[Start of Attachment]

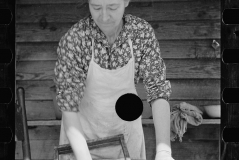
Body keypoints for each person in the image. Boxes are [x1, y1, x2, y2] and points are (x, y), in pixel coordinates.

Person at [54, 0, 174, 160]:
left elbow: (158, 91)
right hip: (82, 143)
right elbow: (68, 106)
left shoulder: (140, 33)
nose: (104, 17)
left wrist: (164, 152)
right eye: (96, 7)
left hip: (127, 139)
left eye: (112, 7)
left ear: (125, 1)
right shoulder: (75, 39)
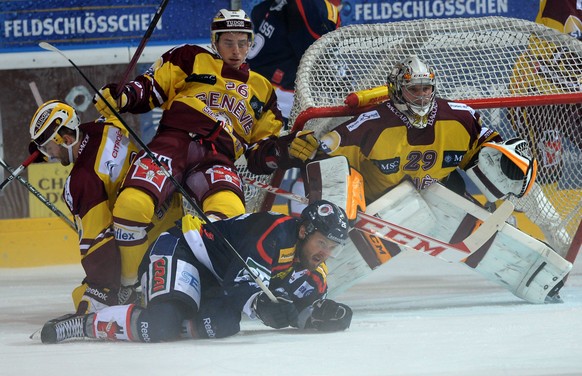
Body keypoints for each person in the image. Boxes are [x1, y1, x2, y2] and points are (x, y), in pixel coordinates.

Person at [93, 9, 319, 288]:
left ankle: (203, 285)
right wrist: (124, 96)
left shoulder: (263, 90)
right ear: (214, 41)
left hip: (217, 158)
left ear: (251, 43)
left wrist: (287, 150)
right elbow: (151, 88)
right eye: (228, 42)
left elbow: (261, 151)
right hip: (173, 143)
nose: (236, 51)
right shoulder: (190, 58)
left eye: (243, 42)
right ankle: (128, 285)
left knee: (230, 217)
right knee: (132, 205)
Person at [40, 200, 353, 344]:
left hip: (213, 277)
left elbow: (295, 307)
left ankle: (172, 311)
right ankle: (84, 324)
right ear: (304, 232)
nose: (325, 253)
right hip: (182, 249)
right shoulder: (274, 233)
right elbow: (241, 286)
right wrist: (262, 306)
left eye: (332, 247)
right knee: (160, 326)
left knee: (224, 324)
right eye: (322, 242)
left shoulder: (313, 265)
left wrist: (317, 316)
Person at [28, 101, 180, 314]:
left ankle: (131, 287)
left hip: (148, 240)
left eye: (48, 148)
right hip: (174, 208)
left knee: (84, 296)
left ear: (67, 139)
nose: (50, 155)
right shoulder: (107, 126)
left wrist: (102, 289)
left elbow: (99, 248)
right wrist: (42, 153)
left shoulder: (82, 181)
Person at [314, 55, 530, 205]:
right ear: (398, 90)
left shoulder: (459, 118)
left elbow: (484, 152)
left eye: (426, 88)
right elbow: (324, 153)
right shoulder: (372, 124)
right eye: (413, 89)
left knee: (453, 184)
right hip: (379, 205)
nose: (421, 96)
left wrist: (506, 163)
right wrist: (303, 148)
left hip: (436, 196)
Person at [247, 0, 341, 125]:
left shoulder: (309, 8)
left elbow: (322, 63)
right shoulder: (267, 9)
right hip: (262, 98)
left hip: (280, 106)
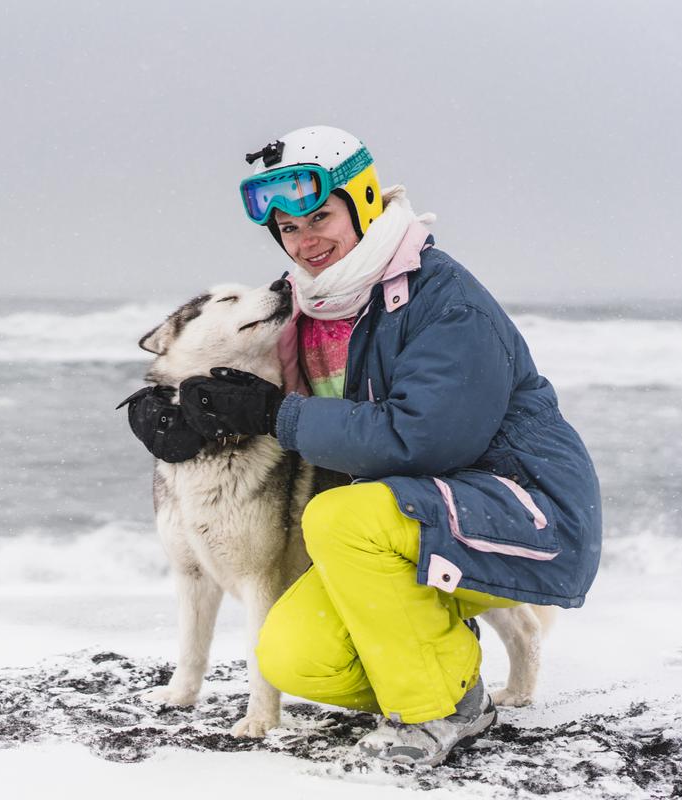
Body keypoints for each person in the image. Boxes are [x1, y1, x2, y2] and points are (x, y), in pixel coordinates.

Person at [137, 125, 602, 767]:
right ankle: (451, 674)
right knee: (293, 655)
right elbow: (241, 379)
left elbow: (421, 440)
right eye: (288, 229)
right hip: (398, 520)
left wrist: (273, 414)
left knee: (339, 516)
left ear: (363, 202)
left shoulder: (444, 301)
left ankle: (435, 710)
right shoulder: (305, 301)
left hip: (520, 510)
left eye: (320, 217)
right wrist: (187, 416)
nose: (306, 240)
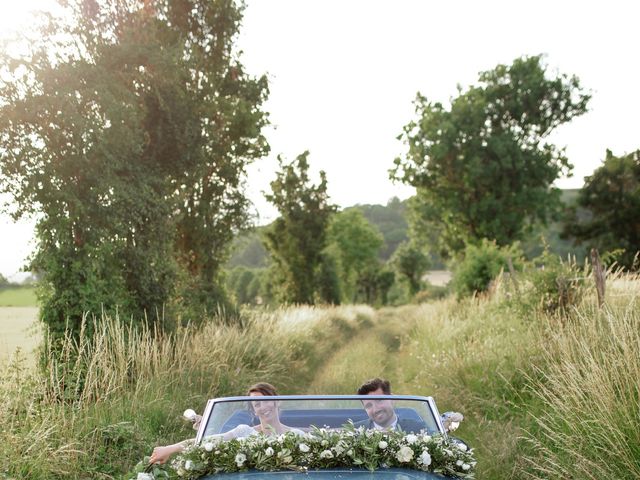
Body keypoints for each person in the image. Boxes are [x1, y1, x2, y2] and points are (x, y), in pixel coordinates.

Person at [149, 382, 303, 464]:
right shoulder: (243, 432)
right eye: (257, 404)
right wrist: (169, 449)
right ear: (253, 411)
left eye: (266, 400)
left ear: (277, 401)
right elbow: (205, 442)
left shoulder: (297, 435)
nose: (263, 407)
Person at [354, 377, 425, 432]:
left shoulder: (419, 428)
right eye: (369, 406)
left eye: (379, 400)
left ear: (392, 399)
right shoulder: (353, 432)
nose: (376, 410)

[End of Attachment]

■ ASSIGNMENT
Return each line of the records above in which the word "nose" occurs.

■ REPLY TO THE EXERCISE
nose: (104, 17)
nose: (236, 51)
nose: (325, 253)
nose: (50, 155)
nose: (421, 96)
nose: (306, 240)
nose: (263, 407)
nose: (376, 410)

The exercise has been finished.